-------- TEXT PROVIDED

The wedding had ended and we all went into
the historic barn for the reception. It was a lovely evening. I was having a very nice
conversation with Dave and Lynn's friend Beth over dinner. Things had ended and the
maid-of-honour asked me to dance. I had the most bizarre and inexplicable panic reaction
to the request: since I was best man it should not have been such a shock.
Simon and Beth both prompted me to go and took my rather nervous look to be a sign that I was uncomfortable with dancing. I tried to explain that I knew how to dance but that something else entirely was wrong. I told them that it was a long story. The maid-of-honour, who will probably never speak to me again, walked away -- she may have went off to dance with Simon.
The feeling was quite similar to my feelings the night that the woman I was dancing with at a Sting concert turned around and I saw my phantom fiancee, Lynda. Only as I sit here now, does this come to me.

----------------

# [PROBLEMS AND TASKS]
1. Please list every personal name that appears in the wedding reception text.
2. In the wedding reception text, what role did the narrator hold at the wedding?

-------- DATASET EXTRACT

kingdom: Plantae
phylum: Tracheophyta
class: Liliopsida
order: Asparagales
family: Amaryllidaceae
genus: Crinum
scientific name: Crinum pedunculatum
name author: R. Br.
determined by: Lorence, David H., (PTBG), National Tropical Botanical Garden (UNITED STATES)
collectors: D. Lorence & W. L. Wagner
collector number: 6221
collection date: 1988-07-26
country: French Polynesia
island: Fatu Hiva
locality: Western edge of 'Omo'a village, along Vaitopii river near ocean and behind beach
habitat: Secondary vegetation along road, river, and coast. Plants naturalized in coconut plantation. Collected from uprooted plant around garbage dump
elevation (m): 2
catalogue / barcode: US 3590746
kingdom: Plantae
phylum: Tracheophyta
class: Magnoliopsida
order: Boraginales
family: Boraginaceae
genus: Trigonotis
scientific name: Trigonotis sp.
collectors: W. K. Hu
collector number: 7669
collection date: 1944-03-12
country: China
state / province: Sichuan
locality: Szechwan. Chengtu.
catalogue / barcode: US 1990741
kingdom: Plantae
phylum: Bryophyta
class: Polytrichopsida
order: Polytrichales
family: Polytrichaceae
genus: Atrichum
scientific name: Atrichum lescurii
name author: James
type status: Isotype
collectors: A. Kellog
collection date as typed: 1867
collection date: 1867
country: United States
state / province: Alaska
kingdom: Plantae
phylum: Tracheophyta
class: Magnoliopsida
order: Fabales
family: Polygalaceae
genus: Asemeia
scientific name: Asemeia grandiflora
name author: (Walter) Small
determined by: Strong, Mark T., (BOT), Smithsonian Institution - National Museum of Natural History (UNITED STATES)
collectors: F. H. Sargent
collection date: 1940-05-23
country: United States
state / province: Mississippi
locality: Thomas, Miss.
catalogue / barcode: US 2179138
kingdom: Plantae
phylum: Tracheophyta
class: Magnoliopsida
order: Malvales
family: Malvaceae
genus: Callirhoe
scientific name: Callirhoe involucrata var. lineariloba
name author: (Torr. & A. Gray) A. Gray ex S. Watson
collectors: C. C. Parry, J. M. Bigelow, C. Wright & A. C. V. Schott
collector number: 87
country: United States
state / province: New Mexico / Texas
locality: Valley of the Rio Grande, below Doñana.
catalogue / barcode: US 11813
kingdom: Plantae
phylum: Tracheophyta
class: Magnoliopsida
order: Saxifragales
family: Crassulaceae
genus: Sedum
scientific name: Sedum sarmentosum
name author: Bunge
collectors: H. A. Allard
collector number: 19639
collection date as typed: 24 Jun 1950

----------------

# [SOLVED PROBLEMS]
1. Dave, Lynn, Beth, Simon, Sting, Lynda

2. Best man